Dans l’article intitulé « Une enquête sur le développement des compétences de l’entrepreneur tunisien : l’importance des dimensions internationales et sociales », Mourad Chouki, Kamel Mnisri, Mahrane Hofaidhllaoui et Ghassen Souissi utilisent une approche narrative fondée sur les récits de vie d’entrepreneurs tunisiens pour identifier les compétences entrepreneuriales développées au fil du temps et tout au long du parcours entrepreneurial dans le contexte tunisien. Ils montrent l’importance des compétences sociales liées au contexte entrepreneurial tunisien ainsi que la nécessité d’un cadre global des compétences entrepreneuriales. Leur recherche sensibilise aux défis du contexte international de l’entrepreneuriat, lève certaines ambiguïtés entourant les compétences entrepreneuriales mondiales requises et souligne la nécessité pour les entrepreneurs de développer des compétences interculturelles. Il souligne également que la gestion des organisations africaines subit des influences diverses qui génèrent des dynamiques conflictuelles. Par conséquent, l’inclusion des valeurs sociétales est présentée comme un moyen d’équilibrer les objectifs productifs des organisations avec la préservation de l’harmonie communautaire des sociétés africaines telles que la Tunisie.

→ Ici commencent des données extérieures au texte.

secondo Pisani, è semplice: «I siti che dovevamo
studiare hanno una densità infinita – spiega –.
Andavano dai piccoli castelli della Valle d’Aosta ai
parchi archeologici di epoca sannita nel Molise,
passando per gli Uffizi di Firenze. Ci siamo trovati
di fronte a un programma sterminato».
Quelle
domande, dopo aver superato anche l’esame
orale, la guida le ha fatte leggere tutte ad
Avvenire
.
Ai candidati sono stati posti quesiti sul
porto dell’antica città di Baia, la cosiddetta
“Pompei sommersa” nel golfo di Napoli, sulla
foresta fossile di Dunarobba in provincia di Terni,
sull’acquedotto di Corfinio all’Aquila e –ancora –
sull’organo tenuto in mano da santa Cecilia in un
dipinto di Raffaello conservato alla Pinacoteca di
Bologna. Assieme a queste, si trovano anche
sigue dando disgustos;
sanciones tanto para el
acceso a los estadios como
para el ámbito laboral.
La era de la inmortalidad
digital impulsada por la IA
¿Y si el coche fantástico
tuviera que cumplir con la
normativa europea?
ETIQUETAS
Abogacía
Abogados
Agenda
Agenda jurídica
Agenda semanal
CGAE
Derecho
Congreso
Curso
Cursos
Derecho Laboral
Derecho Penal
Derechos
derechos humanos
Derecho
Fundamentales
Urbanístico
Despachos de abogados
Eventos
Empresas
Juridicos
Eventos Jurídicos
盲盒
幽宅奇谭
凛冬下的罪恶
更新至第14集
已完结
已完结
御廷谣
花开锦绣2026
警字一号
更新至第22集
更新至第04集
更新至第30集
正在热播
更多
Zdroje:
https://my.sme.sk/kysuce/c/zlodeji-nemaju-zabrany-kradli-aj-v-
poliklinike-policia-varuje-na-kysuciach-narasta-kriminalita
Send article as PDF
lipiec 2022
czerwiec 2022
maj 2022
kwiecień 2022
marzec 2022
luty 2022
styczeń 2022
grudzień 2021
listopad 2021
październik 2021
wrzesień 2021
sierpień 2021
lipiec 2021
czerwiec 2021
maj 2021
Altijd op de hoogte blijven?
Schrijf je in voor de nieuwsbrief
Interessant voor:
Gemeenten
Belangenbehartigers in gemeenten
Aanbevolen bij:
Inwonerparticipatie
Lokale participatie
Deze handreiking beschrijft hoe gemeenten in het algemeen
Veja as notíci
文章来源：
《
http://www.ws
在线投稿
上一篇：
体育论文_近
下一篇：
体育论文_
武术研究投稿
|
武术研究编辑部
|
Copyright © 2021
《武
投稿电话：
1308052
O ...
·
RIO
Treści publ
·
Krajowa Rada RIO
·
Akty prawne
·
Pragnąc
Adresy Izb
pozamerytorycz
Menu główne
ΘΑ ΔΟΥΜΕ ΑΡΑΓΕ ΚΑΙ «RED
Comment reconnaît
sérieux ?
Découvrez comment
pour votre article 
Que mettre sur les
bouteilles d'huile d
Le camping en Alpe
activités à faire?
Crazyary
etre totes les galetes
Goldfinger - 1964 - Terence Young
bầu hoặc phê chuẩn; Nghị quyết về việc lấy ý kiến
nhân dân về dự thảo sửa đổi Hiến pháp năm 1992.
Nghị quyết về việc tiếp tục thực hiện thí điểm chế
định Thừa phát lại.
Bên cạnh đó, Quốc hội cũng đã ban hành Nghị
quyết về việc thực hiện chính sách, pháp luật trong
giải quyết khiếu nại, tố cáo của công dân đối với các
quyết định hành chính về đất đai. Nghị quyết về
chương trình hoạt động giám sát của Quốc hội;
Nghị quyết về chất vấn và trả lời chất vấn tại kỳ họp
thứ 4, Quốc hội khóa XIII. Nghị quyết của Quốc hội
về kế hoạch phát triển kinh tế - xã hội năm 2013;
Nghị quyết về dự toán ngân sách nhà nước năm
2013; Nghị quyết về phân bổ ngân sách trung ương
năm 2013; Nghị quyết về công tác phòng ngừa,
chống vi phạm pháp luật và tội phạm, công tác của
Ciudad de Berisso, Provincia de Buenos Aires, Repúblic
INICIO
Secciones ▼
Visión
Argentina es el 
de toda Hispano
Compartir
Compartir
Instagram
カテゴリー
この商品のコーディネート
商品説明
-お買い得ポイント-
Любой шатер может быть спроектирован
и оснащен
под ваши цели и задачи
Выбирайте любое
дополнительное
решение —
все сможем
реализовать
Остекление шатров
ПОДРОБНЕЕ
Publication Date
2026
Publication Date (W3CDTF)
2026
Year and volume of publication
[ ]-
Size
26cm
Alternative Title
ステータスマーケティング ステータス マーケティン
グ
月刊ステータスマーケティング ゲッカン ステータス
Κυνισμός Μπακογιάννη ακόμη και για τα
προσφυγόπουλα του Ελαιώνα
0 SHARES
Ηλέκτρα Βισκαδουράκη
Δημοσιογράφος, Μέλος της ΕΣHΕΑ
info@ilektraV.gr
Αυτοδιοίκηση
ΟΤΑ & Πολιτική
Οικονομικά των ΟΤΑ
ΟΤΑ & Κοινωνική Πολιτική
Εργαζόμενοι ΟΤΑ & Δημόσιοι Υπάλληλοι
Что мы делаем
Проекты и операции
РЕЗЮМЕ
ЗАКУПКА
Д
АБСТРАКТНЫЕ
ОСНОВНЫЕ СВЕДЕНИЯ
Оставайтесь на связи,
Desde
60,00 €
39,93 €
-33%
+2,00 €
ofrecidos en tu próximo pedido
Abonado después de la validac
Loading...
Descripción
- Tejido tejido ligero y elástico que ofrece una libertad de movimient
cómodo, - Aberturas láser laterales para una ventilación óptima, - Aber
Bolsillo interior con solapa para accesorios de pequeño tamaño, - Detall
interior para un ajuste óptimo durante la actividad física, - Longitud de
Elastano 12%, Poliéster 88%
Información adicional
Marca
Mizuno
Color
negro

Dans l’article intitulé « Qualité de service, valeur perçue et intention d’achat dans un centre commercial innovant au Sénégal : quel rôle des valeurs traditionnelles ? », Mbaye Fall Diallo et Fatou Diop-Sall examinent si et dans quelle mesure les valeurs traditionnelles sénégalaises modèrent les relations entre la qualité de service, la valeur perçue d’un centre commercial et aussi l’intention d’achat des consommateurs sénégalais. Le choix des hypothèses a été fait sur la base de la proximité culturelle avec l’Afrique. Une approche mixte (qualitative et quantitative) a été appliquée pour tester des hypothèses fondées sur la littérature sur la qualité de service, le comportement d’achat et la valeur perçue dans les centres commerciaux dans un contexte africain ou dans d’autres pays émergents. Les résultats montrent que la qualité de service influence la valeur perçue du centre commercial innovant qui à son tour affecte positivement l’intention d’achat du consommateur.

Conclusion

Plutôt que de simplement présenter de manière traditionnelle les différents textes du numéro spécial, le présent article a entrepris de rendre compte de ce qui était en fait une véritable recherche-action initiée en 2016 par l’équipe SAM (Société Africaine de Management; Servir l’Afrique par le Management). Le présent article a précisé l’objectif de la recherche-action, le cadre conceptuel retenu, la méthodologie adoptée ainsi que les résultats obtenus, dont la parution du numéro spécial dans la revue Management International/International Management/Gestión Internacional est sans nul doute l’un des plus importants. Toutefois, d’autres résultats de cette recherche-action sont visibles à travers la mobilisation d’un grand nombre de chercheurs, en Afrique et hors d’Afrique, dans une activité de recherche redynamisée sur le management en Afrique. Ou encore, dans la sensibilisation de diverses parties-prenantes, en Afrique et hors d’Afrique, sur l’importance de la recherche en management en Afrique.

La volonté de contribuer à la dynamisation de la recherche sur le management en Afrique, notamment auprès de chercheurs d’Afrique francophone, ainsi que le choix naturel d’innover sur la forme et le fond par rapport aux articles traditionnels de présentation des numéros spéciaux sont deux marqueurs de l’identité profonde de SAM. Créé il y a dix ans, son objectif est de mettre la recherche en management au service de l’Afrique. Et non l’inverse, uniquement. La conséquence de cette posture est qu’elle prépare à s’engager dans des objectifs de recherche ambitieux, notamment en termes de qualité et de robustesse scientifiques. Cela nécessite presque toujours de prendre le temps qu’il faut et de mobiliser des approches innovantes. Ambition-Détermination-Méthode (ADM), voilà l’autre credo de SAM. C’est dire que la publication du numéro spécial « La recherche en management international et l’Afrique » est essentiellement un formidable encouragement à aller de l’avant.